> **Reading passage**:
In previous articles I covered conditional logic with if and else, which works well when you have one or two conditions to check. But Rust has a much more powerful tool for situations where a value could be one of many possibilities: the match expression. Once you get comfortable with match, it becomes genuinely addictive, and you'll miss it whenever you work in a language that doesn't have it.
The Basics of match
A match expression takes a value and compares it against a series of patterns called arms. Each arm has a pattern and the code to run if that pattern matches. Rust evaluates the arms from top to bottom and runs the code for the first matching arm.
Let's explore this with a Star Wars themed example:
enum Classification {
Starfighter,
Freighter,
Corvette,
Frigate,
StarDestroyer,
}
fn get_ship_type(ship: Classification) -> &'static str {
match ship {
Classification::Starfighter => "A small fighter-type craft",
Classification::Freighter => "A craft which carries cargo",
Classification::Corvette => "The ship that carried Princess Leia in A New Hope",
Classification::Frigate => "Like the ship Luke was on at the end of Empire Strikes Back",
Classification::StarDestroyer => "The classic wedge-shaped subjugator of worlds",
}
}
fn main() {
let xwing = Classification::Starfighter;
let millennium_falcon = Classification::Freighter;
let tantive_iv = Classification::Corvette;
println!("An X-wing is: {}", get_ship_type(xwing));
println!("The Millennium Falcon is: {}", get_ship_type(millennium_falcon));
println!("The Tantive IV is: {}", get_ship_type(tantive_iv));
}
The get_ship_type function receives a Classification enum and uses match to return a different string for each variant. Each line inside the match is an arm, consisting of a pattern (like Classification::Starfighter), the => symbol, and the code to execute. Because the last expression in each arm is the return value, there are no semicolons after the strings.

> **Using the information**:
a – Can you copy the Rust match tutorial starting at "In previous articles" and ending at "doesn't have it.", but replace "addictive" with "habit-forming"?
b – Will you continue the Rust match tutorial from the point where it stops?

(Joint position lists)
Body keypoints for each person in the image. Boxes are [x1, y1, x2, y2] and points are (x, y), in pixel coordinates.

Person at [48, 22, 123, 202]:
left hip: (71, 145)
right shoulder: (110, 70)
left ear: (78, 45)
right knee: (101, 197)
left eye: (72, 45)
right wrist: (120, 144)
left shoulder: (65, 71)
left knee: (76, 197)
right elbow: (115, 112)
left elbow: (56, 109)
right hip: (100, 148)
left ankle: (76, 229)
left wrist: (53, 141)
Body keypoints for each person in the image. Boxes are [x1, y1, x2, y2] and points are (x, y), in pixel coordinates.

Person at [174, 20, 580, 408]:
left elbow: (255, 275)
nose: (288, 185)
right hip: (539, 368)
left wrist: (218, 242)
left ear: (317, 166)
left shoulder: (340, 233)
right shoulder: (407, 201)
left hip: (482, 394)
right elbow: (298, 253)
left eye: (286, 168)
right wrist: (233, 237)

* * *

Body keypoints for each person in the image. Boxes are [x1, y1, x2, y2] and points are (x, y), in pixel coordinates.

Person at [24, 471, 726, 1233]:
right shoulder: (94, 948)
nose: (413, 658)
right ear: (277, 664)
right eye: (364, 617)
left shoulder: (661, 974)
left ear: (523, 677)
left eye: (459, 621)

> **Exercise results**:
a –
In previous articles I covered conditional logic with if and else, which works well when you have one or two conditions to check. But Rust has a much more powerful tool for situations where a value could be one of many possibilities: the match expression. Once you get comfortable with match, it becomes genuinely habit-forming, and you'll miss it whenever you work in a language that doesn't have it.

b –
A quick note on the &'static str return type: the 'static part is a lifetime annotation. Lifetimes are a topic for a future article. For now, just know that it means these string slices live for the entire duration of the program, which is true of any string literal you write directly in your code.
Exhaustiveness
One of the most powerful things about match is that it must be exhaustive. Every possible value must be covered by an arm. If you added a new variant to the Classification enum but forgot to add a corresponding arm, the compiler would refuse to build your program. This is a safety net you'll come to appreciate as your enums grow, because it means you can't accidentally forget to handle a case.
The Wildcard Pattern
When you only care about specific values and want everything else handled the same way, the _ wildcard catches anything that wasn't matched by the arms above it:
fn describe_roll(roll: u32) {
match roll {
1 => println!("Critical failure!"),
20 => println!("Critical hit!"),
_ => println!("You rolled a {}.", roll),
}
}
The _ arm here handles every number that isn't 1 or 20. Without it, the compiler would complain that we haven't covered every possible u32 value, which would be impractical to list out individually.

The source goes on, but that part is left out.